Still a Little Squishy
The E in ESG has dominated the conversation for many years, especially concerns around climate change and companies’ carbon footprints. But this year’s Coronavirus pandemic and protests calling for racial justice have renewed a focus on the S – social issues – such as employee safety and racial diversity in the workplace. Companies in industries unrelated to their core businesses have produced hand sanitizer, ventilators and masks to support the effort in combating the virus. All with an eye toward how a company’s reputation and bottom line may eventually be affected.
Asset managers and their analysts have been working diligently since the early days to tie ESG considerations to risk factors that companies face to their bottom lines and to financial performance.
ESG metrics are still evolving. Even in an era of financial accounting irregularities, it’s still easier to measure a company’s revenues and profits than its ESG score. There is not yet anything in ESG investing equivalent to the generally accepted accounting principles (GAAP) in financial reporting. There are multiple “ratings agencies” using different criteria and weighting the criteria differently from one another in their assessment of the extent companies in their investment universe are more – or less – highly rated on ESG criteria.
What About Performance?
Performance is a tricky thing. I wouldn’t recommend relying on a pitch that ESG investing is going to “outperform” to induce you into adopting an ESG strategy. There are touts all over the place right now about recent ESG performance, particularly in the areas of fossil-fuel-free and alternative energy portfolios. These performance attributes may or may not persist. So, your financial plan should be designed to succeed, regardless.
Here’s the thing about performance. Unless you are invested in exactly the same portfolio as the next guy or gal, your performance is going to be different.
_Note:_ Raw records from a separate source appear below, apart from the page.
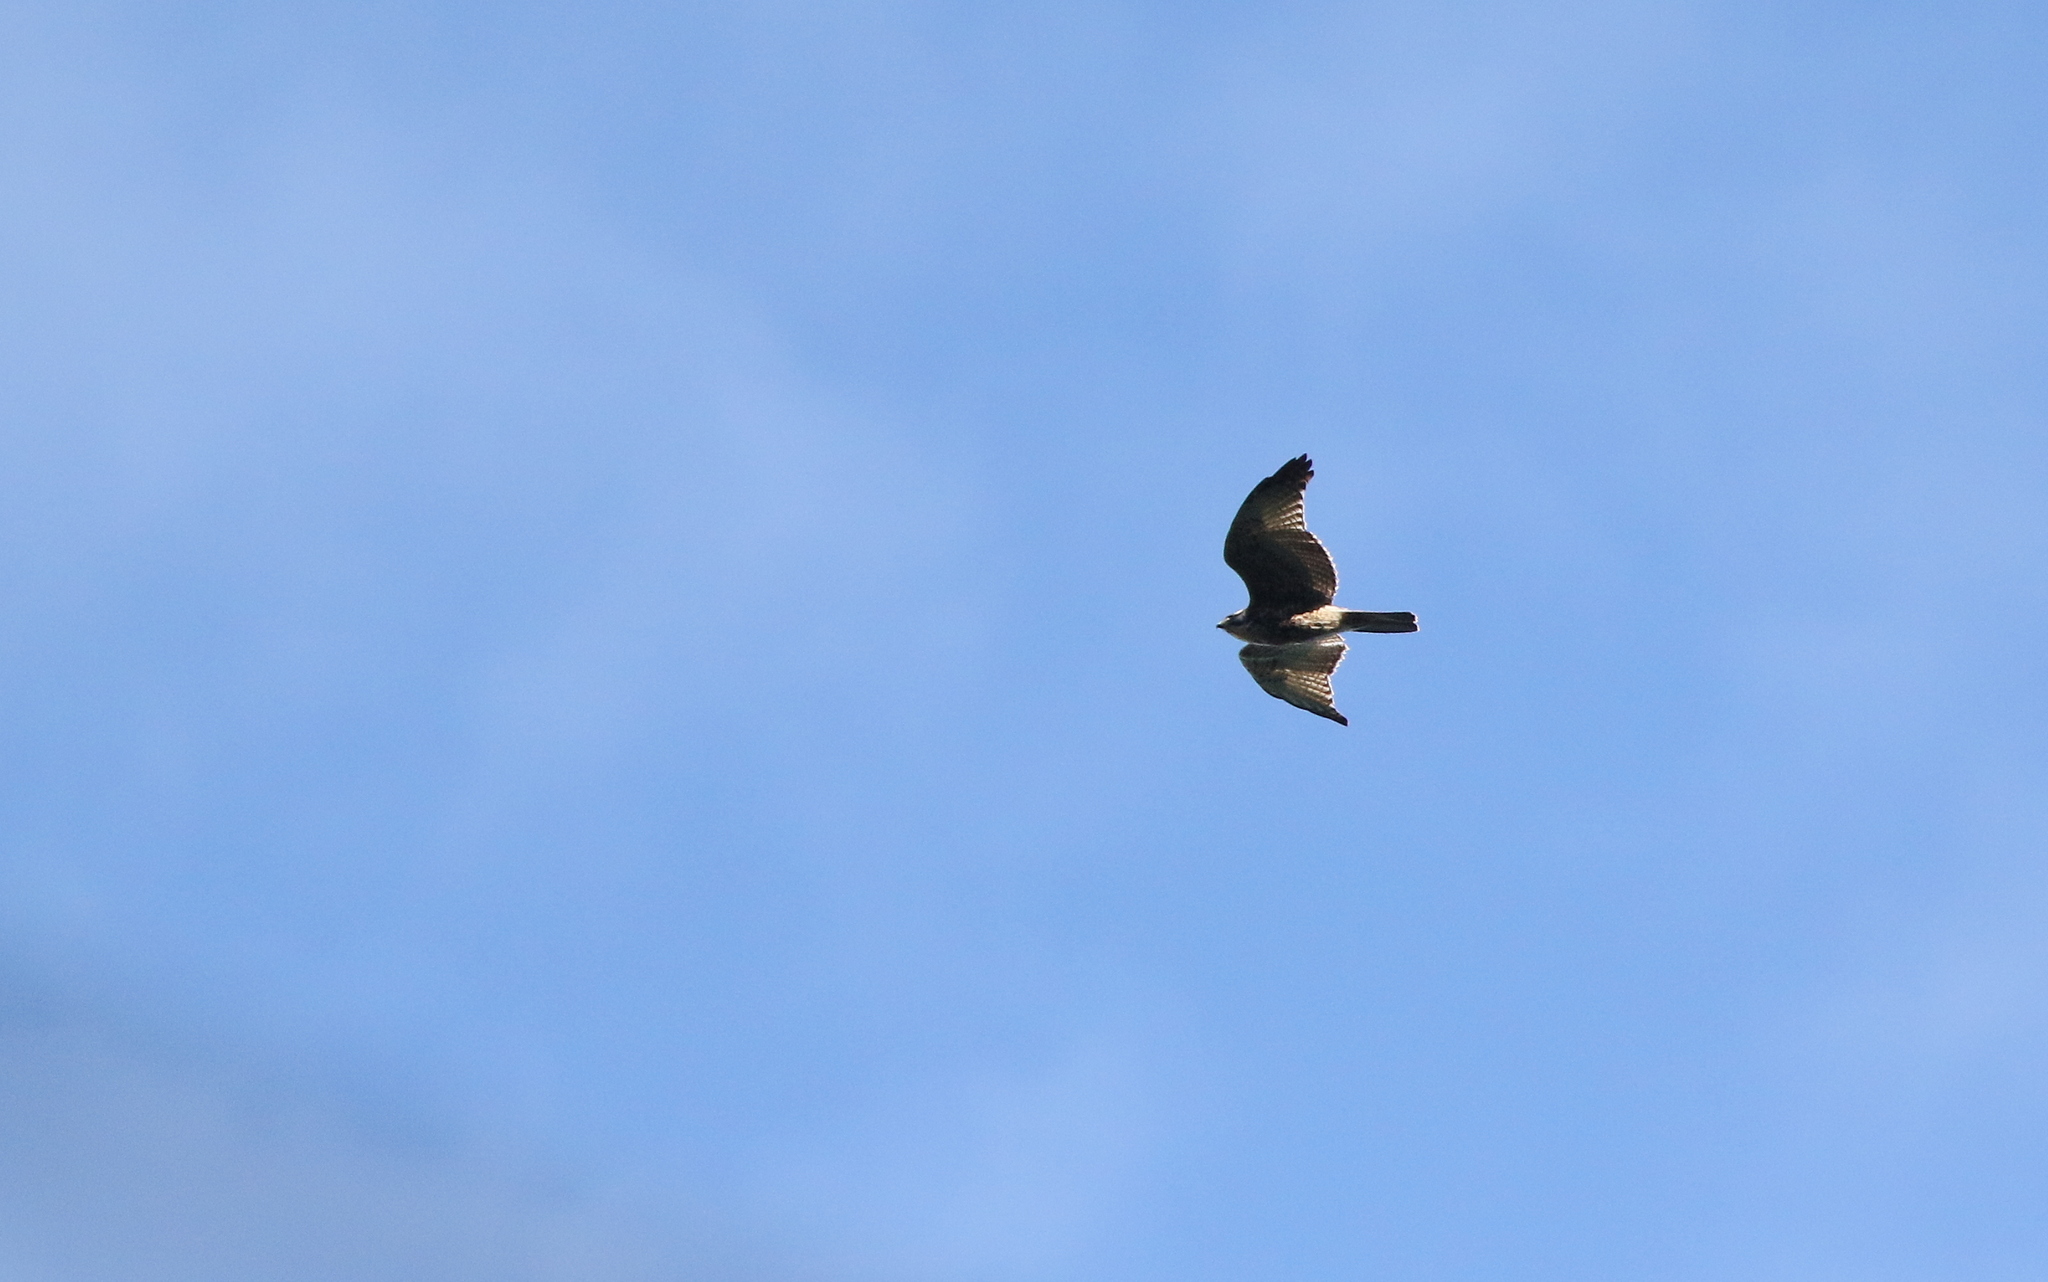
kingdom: Animalia
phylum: Chordata
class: Aves
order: Accipitriformes
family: Accipitridae
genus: Buteo
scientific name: Buteo polyosoma
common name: Variable hawk
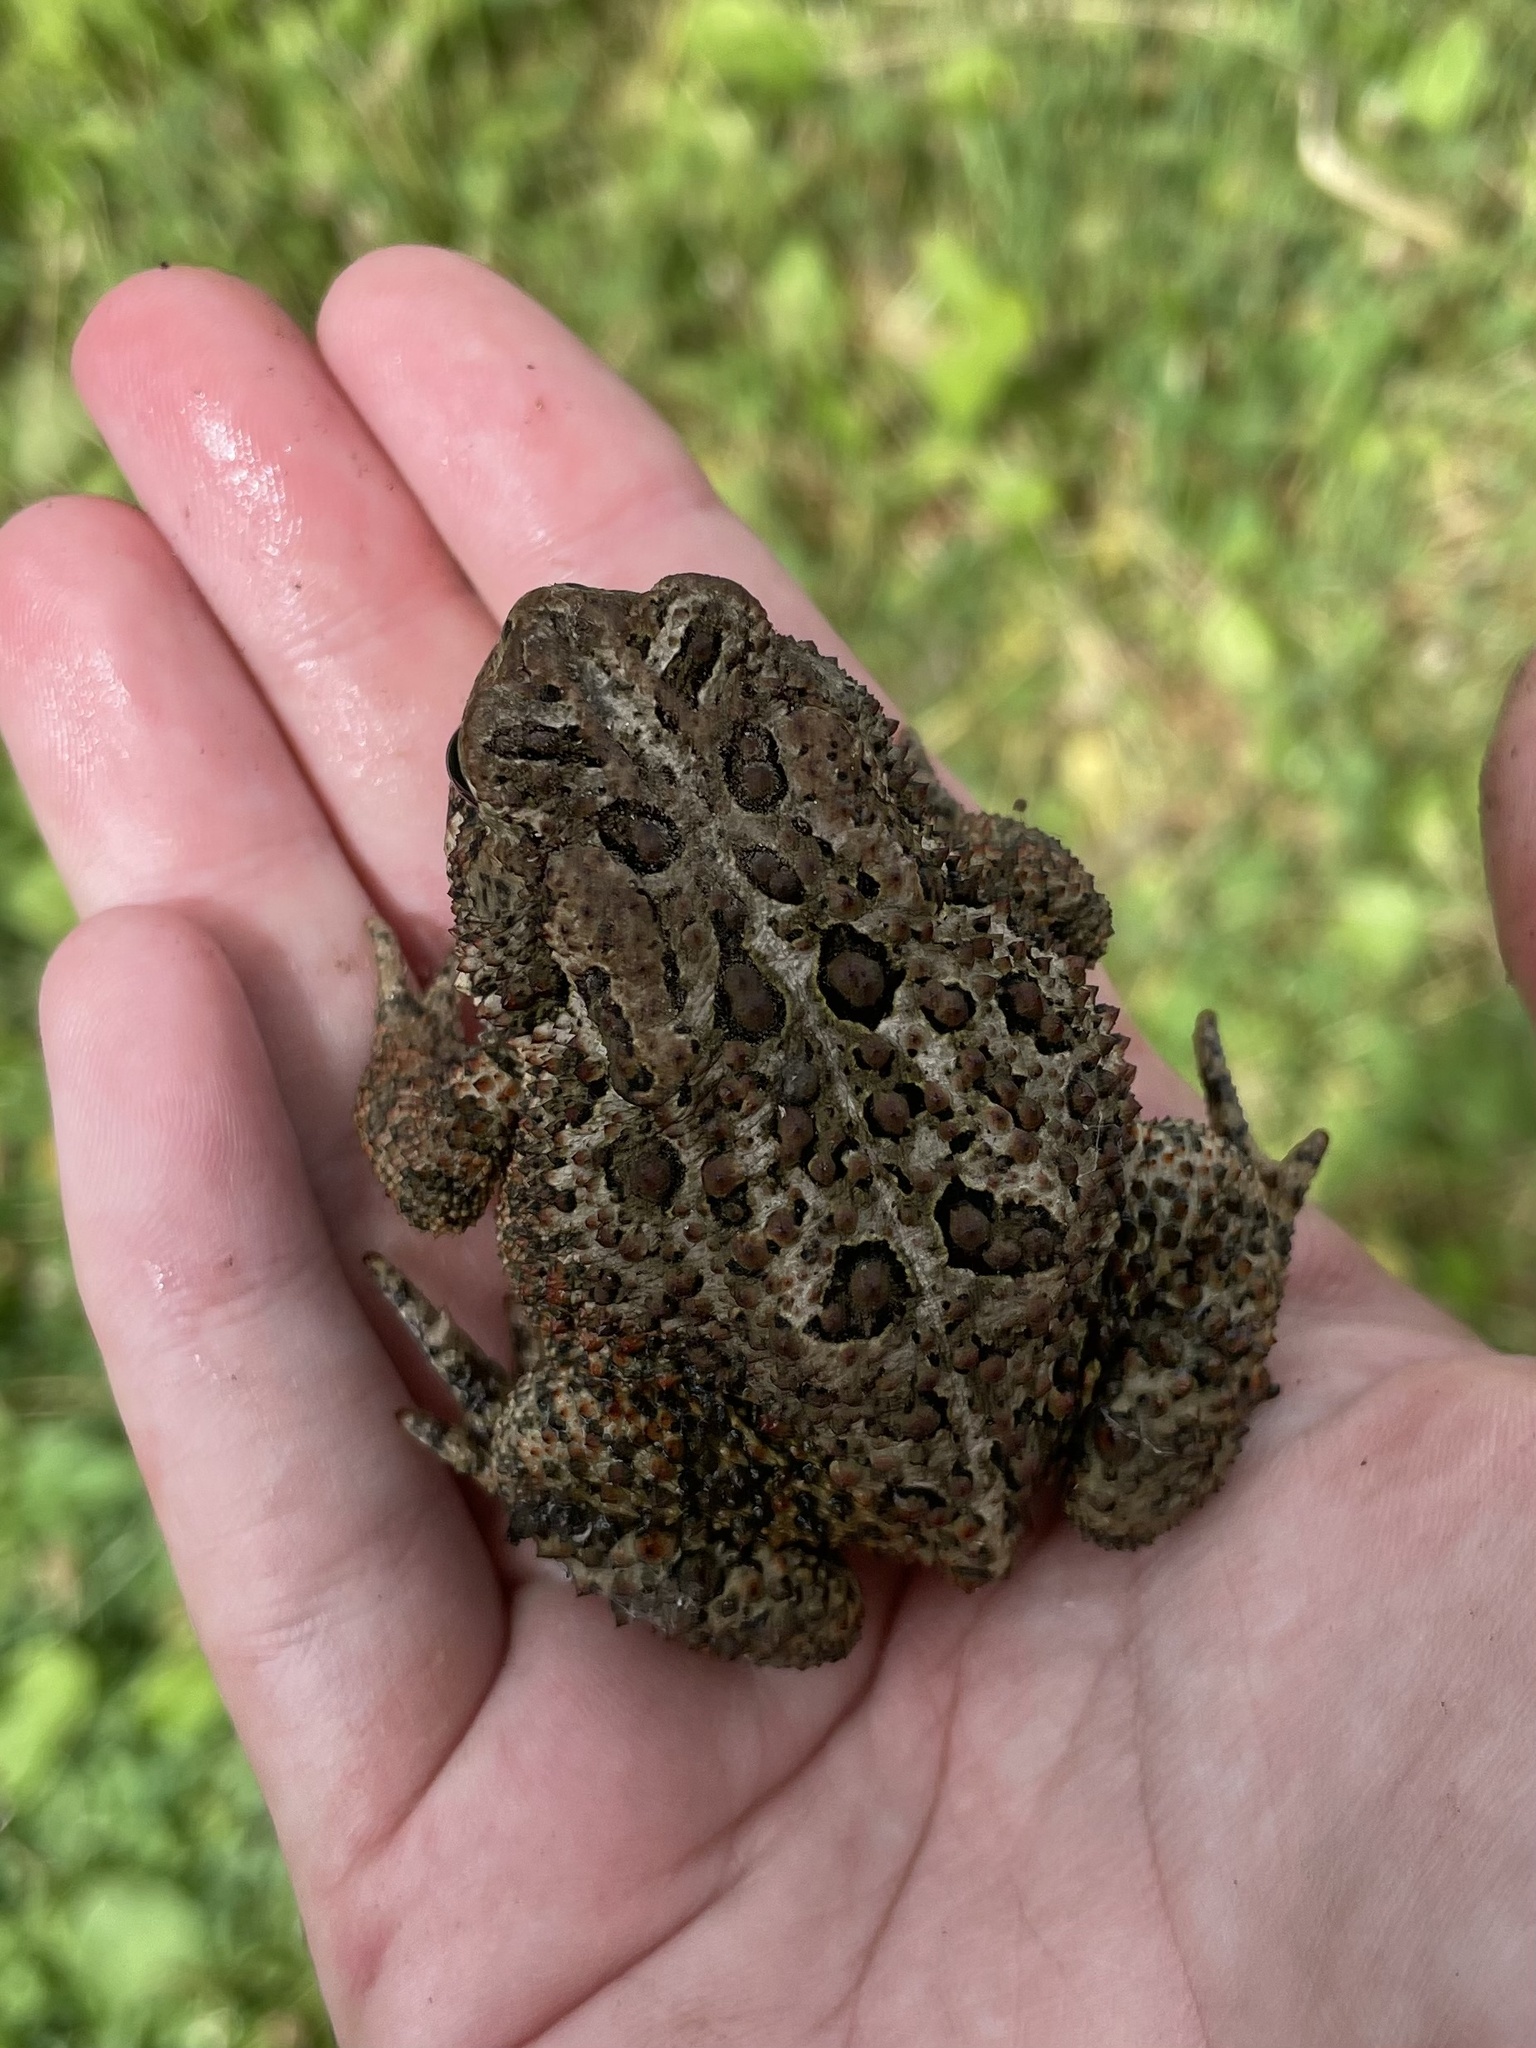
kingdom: Animalia
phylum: Chordata
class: Amphibia
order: Anura
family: Bufonidae
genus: Anaxyrus
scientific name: Anaxyrus americanus
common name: American toad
Your performance is either going to outperform or underperform (either by a lot or a little) over any given reporting period, depending on the difference in portfolio composition. And it’s impossible to know in advance, by how much or for how long.
You may have more or less in stocks vs. bonds. You may have more or less exposure to US vs. international stocks. You may own a concentrated portfolio of 25 stocks to represent that asset class as opposed to an index fund with 3,000 different stocks. Diversification could be either a benefit or a peril, depending on how smart or lucky you are in selecting those few stocks.
To avoid the risk of underperforming to an extent that you jeopardize achieving your goals, the key is to be as diversified as possible with your ESG portfolio, while still trying to achieve your sustainability objectives. Once you do that, all the other important things, like your saving and spending rates, tax management, discipline, etc. are going to dwarf by orders of magnitude – in achieving your financial goals – whether your small cap ESG fund underperforms or outperforms its benchmark index by a few basis points.
Should You Invest Sustainably?
Only you can answer this question for yourself. Leaving aside the question of “outperformance” – perhaps you can’t bear the thought of owning companies that contribute to global warming or profit off of mass incarceration. If you answer yes to this question, our role as an advisor is to help you understand what’s involved, what the trade-offs might be and to help you figure out the most effective way to execute a sustainable investment strategy in the context of your financial plan.
There are now multiple tools to assist you with your sustainable investing. In 2016 Morningstar rolled out its Morningstar Sustainability Rating for mutual funds and ETFs. And just recently added an ESG screener. It is becoming increasingly possible to invest sustainably in broad index like portfolios.
As with any investment strategy, there is no guarantee that your expectations will be realized; financial or otherwise. But steps can be taken on both counts to increase the odds.